Ahora que la economía comienza a enfriarse y el dólar se fortalece, la balanza empieza a inclinarse. Los inversionistas internacionales, siempre atentos a los movimientos de la Fed, tienden a replegarse hacia activos más seguros cuando el riesgo aumenta. Esa salida de capitales, aunque moderada por ahora, puede ampliarse si el panorama político y económico mexicano continúa enturbiándose.
Aun así, sería un error caer en el alarmismo. El peso no está colapsando, sino ajustándose a una realidad distinta. Un tipo de cambio en torno a las 18.50 o incluso 19 unidades no implica necesariamente una crisis, pero sí obliga a repensar la estrategia económica. Lo preocupante no es la cifra por sí misma, sino lo que revela: la pérdida de impulso del crecimiento, el agotamiento del efecto pospandemia y la falta de nuevos motores internos para sostener la expansión.
El país enfrenta una disyuntiva compleja. De un lado, el Banco de México debe mantener la prudencia monetaria para evitar que un relajamiento prematuro provoque fuga de capitales o rebrotes inflacionarios. Del otro, el gobierno federal tendría que abandonar la complacencia y reconocer que el entorno económico ya no es tan favorable como hace un año. Persistir en la retórica de “fortaleza inquebrantable” solo puede erosionar la credibilidad de las instituciones financieras mexicanas y generar más volatilidad.
El desafío es político tanto como económico. Con un proceso electoral en puerta y un escenario internacional de incertidumbre —marcado por el retorno de Donald Trump a la Casa Blanca y la persistencia de conflictos geopolíticos— México necesita una conducción económica sensata, que inspire confianza dentro y fuera del país. Los inversionistas, nacionales y extranjeros, observan con atención no solo los indicadores financieros, sino también las señales de gobernabilidad, respeto al Estado de derecho y estabilidad institucional.
La reacción del peso, en ese sentido, puede verse como una advertencia más que como una catástrofe. Es una llamada de atención sobre los límites del optimismo oficial y la urgencia de fortalecer la economía real. Si el gobierno insiste en minimizar los riesgos o en atribuirlos a “factores externos”, corre el peligro de repetir los errores de otros sexenios en los que la soberbia sustituyó al análisis técnico.

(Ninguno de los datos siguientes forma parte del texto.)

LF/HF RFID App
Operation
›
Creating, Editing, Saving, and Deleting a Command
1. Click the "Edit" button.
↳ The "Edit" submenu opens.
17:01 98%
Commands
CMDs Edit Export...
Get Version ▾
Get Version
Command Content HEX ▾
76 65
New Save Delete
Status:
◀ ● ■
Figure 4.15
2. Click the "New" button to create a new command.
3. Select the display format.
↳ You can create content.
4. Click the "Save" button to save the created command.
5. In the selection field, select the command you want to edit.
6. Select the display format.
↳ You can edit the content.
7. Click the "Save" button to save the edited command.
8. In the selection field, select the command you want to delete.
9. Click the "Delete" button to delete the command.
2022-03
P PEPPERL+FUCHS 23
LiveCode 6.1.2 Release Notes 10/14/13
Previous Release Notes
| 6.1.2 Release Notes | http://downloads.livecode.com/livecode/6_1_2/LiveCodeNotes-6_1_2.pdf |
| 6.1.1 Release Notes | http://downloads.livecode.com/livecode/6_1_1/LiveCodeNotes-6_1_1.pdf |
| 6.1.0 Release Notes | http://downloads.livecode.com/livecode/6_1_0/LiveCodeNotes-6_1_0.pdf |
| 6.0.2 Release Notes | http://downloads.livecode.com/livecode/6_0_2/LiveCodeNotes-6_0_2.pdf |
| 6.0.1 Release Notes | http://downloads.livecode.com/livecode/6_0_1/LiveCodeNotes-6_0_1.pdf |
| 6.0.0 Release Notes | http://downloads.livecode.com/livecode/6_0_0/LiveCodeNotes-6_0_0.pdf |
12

México sigue siendo una nación con amplias posibilidades de crecimiento, pero esas posibilidades no se materializarán por decreto ni por discursos triunfalistas. Requieren políticas públicas que estimulen la inversión, reduzcan la incertidumbre y fortalezcan el tejido productivo. El nearshoring puede ser una oportunidad histórica, pero solo si el país garantiza energía suficiente, infraestructura moderna y un entorno jurídico confiable.

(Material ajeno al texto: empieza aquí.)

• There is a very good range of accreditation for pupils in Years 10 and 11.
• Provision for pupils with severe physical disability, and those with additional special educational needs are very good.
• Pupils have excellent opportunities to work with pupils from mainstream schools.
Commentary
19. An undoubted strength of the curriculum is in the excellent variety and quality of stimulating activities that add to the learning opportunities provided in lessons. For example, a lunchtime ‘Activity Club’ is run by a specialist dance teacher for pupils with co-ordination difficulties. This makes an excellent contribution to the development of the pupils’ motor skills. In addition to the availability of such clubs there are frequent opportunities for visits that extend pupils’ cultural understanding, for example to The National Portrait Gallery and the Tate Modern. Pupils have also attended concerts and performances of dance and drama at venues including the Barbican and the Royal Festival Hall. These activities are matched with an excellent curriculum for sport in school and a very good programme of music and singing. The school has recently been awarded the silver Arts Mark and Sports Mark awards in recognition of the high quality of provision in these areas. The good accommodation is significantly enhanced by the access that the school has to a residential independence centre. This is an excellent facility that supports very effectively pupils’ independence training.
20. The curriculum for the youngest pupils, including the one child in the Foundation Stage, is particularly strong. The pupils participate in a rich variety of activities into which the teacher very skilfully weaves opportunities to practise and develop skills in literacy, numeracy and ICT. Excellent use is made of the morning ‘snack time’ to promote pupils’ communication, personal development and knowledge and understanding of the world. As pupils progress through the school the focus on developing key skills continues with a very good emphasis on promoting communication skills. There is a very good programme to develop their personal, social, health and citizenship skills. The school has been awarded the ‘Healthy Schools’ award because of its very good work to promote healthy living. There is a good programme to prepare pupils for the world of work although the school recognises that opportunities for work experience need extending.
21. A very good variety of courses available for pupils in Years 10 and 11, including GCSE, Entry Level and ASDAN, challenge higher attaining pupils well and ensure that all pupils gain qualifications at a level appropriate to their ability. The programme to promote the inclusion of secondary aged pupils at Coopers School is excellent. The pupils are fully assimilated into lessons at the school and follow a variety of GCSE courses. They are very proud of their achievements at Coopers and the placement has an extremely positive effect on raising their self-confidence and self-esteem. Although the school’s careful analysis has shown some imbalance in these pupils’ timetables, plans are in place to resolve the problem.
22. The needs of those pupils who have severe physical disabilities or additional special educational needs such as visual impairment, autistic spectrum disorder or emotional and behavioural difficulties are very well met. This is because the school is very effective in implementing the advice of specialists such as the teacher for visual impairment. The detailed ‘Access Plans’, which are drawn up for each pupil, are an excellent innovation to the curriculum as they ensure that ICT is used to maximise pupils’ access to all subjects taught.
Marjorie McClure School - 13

En las últimas semanas, la volatilidad cambiaria se ha acentuado en toda América Latina, y aunque el peso no ha sido el más golpeado, su vulnerabilidad es evidente. Las señales de desaceleración ya estaban ahí, pero el dato del PIB y la reacción del dólar las han puesto en primer plano. Quizá ha llegado el momento de reconocer que la estabilidad del peso fue, en gran medida, una ilusión sostenida por circunstancias externas y no por un avance estructural de la economía.

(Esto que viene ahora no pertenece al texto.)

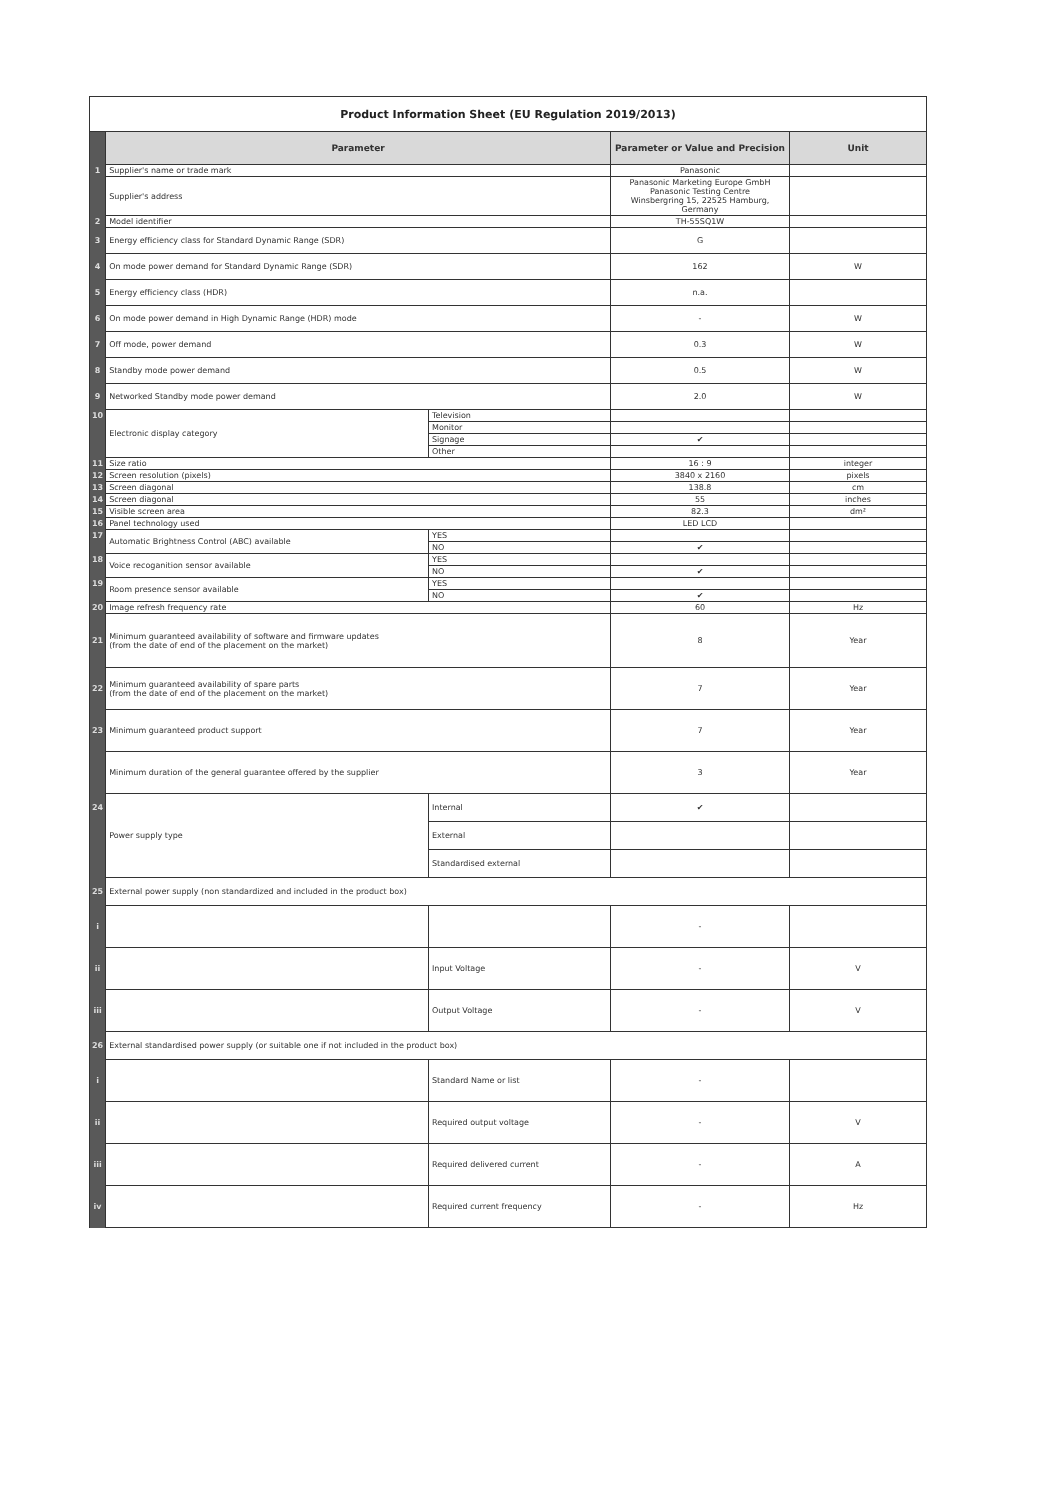| Product Information Sheet (EU Regulation 2019/2013) | | | | |
| | Parameter | | Parameter or Value and Precision | Unit |
| 1 | Supplier's name or trade mark | | Panasonic | |
| | Supplier's address | | Panasonic Marketing Europe GmbH Panasonic Testing Centre Winsbergring 15, 22525 Hamburg, Germany | |
| 2 | Model identifier | | TH-55SQ1W | |
| 3 | Energy efficiency class for Standard Dynamic Range (SDR) | | G | |
| 4 | On mode power demand for Standard Dynamic Range (SDR) | | 162 | W |
| 5 | Energy efficiency class (HDR) | | n.a. | |
| 6 | On mode power demand in High Dynamic Range (HDR) mode | | - | W |
| 7 | Off mode, power demand | | 0.3 | W |
| 8 | Standby mode power demand | | 0.5 | W |
| 9 | Networked Standby mode power demand | | 2.0 | W |
| 10 | Electronic display category | Television | | |
| | | Monitor | | |
| | | Signage | ✔ | |
| | | Other | | |
| 11 | Size ratio | | 16 : 9 | integer |
| 12 | Screen resolution (pixels) | | 3840 x 2160 | pixels |
| 13 | Screen diagonal | | 138.8 | cm |
| 14 | Screen diagonal | | 55 | inches |
| 15 | Visible screen area | | 82.3 | dm² |
| 16 | Panel technology used | | LED LCD | |
| 17 | Automatic Brightness Control (ABC) available | YES | | |
| | | NO | ✔ | |
| 18 | Voice recoganition sensor available | YES | | |
| | | NO | ✔ | |
| 19 | Room presence sensor available | YES | | |
| | | NO | ✔ | |
| 20 | Image refresh frequency rate | | 60 | Hz |
| 21 | Minimum guaranteed availability of software and firmware updates (from the date of end of the placement on the market) | | 8 | Year |
| 22 | Minimum guaranteed availability of spare parts (from the date of end of the placement on the market) | | 7 | Year |
| 23 | Minimum guaranteed product support | | 7 | Year |
| | Minimum duration of the general guarantee offered by the supplier | | 3 | Year |
| 24 | Power supply type | Internal | ✔ | |
| | | External | | |
| | | Standardised external | | |
| 25 | External power supply (non standardized and included in the product box) | | | |
| i | | | - | |
| ii | | Input Voltage | - | V |
| iii | | Output Voltage | - | V |
| 26 | External standardised power supply (or suitable one if not included in the product box) | | | |
| i | | Standard Name or list | - | |
| ii | | Required output voltage | - | V |
| iii | | Required delivered current | - | A |
| iv | | Required current frequency | - | Hz |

El peso se dobla, sí, pero aún no cae. Lo que está en juego no es solo el valor de la moneda, sino la credibilidad económica de un país que necesita reencontrar su rumbo antes de que el entorno global lo arrastre sin remedio. Es hora de que el discurso de fortaleza dé paso a una estrategia de reconstrucción, con visión, seriedad y humildad. Porque si algo enseña la historia económica de México, es que los periodos de bonanza aparente suelen ser los más peligrosos cuando se confunden con estabilidad duradera.